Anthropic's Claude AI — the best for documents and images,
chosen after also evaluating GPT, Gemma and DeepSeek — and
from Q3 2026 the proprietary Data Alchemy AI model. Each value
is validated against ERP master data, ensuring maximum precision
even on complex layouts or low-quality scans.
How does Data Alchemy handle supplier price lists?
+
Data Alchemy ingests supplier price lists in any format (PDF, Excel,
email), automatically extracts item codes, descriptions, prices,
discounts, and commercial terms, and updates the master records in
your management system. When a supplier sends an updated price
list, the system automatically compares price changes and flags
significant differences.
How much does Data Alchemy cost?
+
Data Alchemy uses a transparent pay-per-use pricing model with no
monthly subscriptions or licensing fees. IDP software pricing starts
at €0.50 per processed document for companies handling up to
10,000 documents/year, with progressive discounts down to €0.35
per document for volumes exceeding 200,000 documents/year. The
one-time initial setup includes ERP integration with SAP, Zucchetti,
* * *
◆ **Exercise prompt**
Copy out the material above in full.

◆ **Answer to the exercise**
Anthropic's Claude AI — the best for documents and images,
chosen after also evaluating GPT, Gemma and DeepSeek — and
from Q3 2026 the proprietary Data Alchemy AI model. Each value
is validated against ERP master data, ensuring maximum precision
even on complex layouts or low-quality scans.
How does Data Alchemy handle supplier price lists?
+
Data Alchemy ingests supplier price lists in any format (PDF, Excel,
email), automatically extracts item codes, descriptions, prices,
discounts, and commercial terms, and updates the master records in
your management system. When a supplier sends an updated price
list, the system automatically compares price changes and flags
significant differences.
How much does Data Alchemy cost?
+
Data Alchemy uses a transparent pay-per-use pricing model with no
monthly subscriptions or licensing fees. IDP software pricing starts
at €0.50 per processed document for companies handling up to
10,000 documents/year, with progressive discounts down to €0.35
per document for volumes exceeding 200,000 documents/year. The
one-time initial setup includes ERP integration with SAP, Zucchetti,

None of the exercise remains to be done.